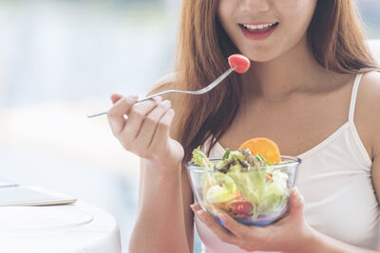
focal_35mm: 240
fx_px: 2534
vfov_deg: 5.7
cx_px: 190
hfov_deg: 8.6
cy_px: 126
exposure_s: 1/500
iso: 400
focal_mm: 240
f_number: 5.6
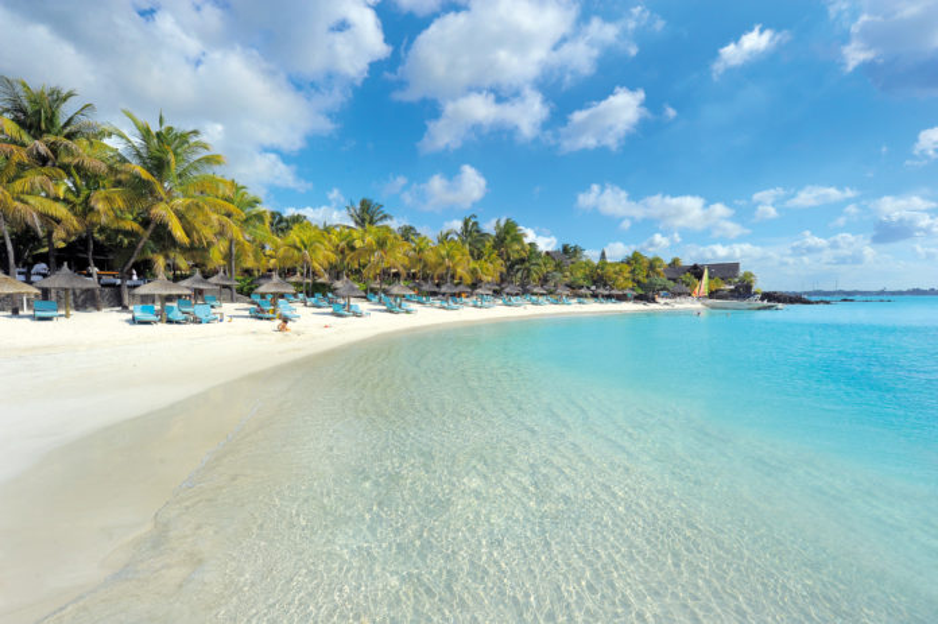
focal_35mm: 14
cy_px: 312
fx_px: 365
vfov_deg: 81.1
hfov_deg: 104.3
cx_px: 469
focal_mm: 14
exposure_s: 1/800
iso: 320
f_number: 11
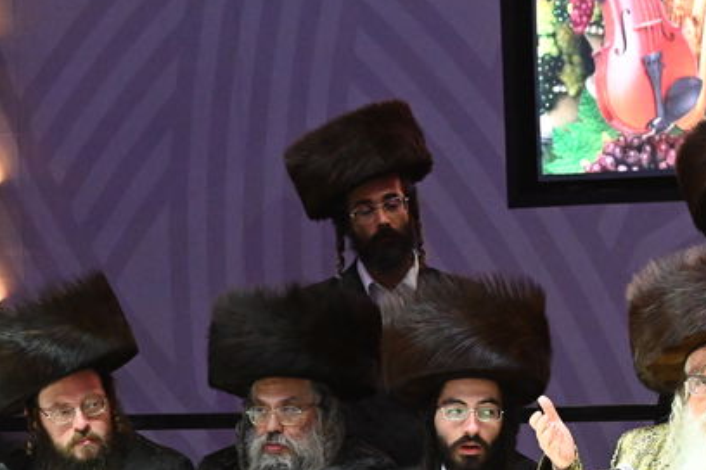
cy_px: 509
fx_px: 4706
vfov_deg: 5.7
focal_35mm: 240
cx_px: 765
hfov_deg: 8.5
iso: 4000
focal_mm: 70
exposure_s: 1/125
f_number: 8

++++

▸ **Task goal**: The whole listing is to be retyped exactly, with its pictures removed.

▸ **Problem solution**:
focal_35mm: 240
fx_px: 2534
vfov_deg: 5.7
cx_px: 190
hfov_deg: 8.6
cy_px: 126
exposure_s: 1/500
iso: 400
focal_mm: 240
f_number: 5.6
focal_35mm: 14
cy_px: 312
fx_px: 365
vfov_deg: 81.1
hfov_deg: 104.3
cx_px: 469
focal_mm: 14
exposure_s: 1/800
iso: 320
f_number: 11
cy_px: 509
fx_px: 4706
vfov_deg: 5.7
focal_35mm: 240
cx_px: 765
hfov_deg: 8.5
iso: 4000
focal_mm: 70
exposure_s: 1/125
f_number: 8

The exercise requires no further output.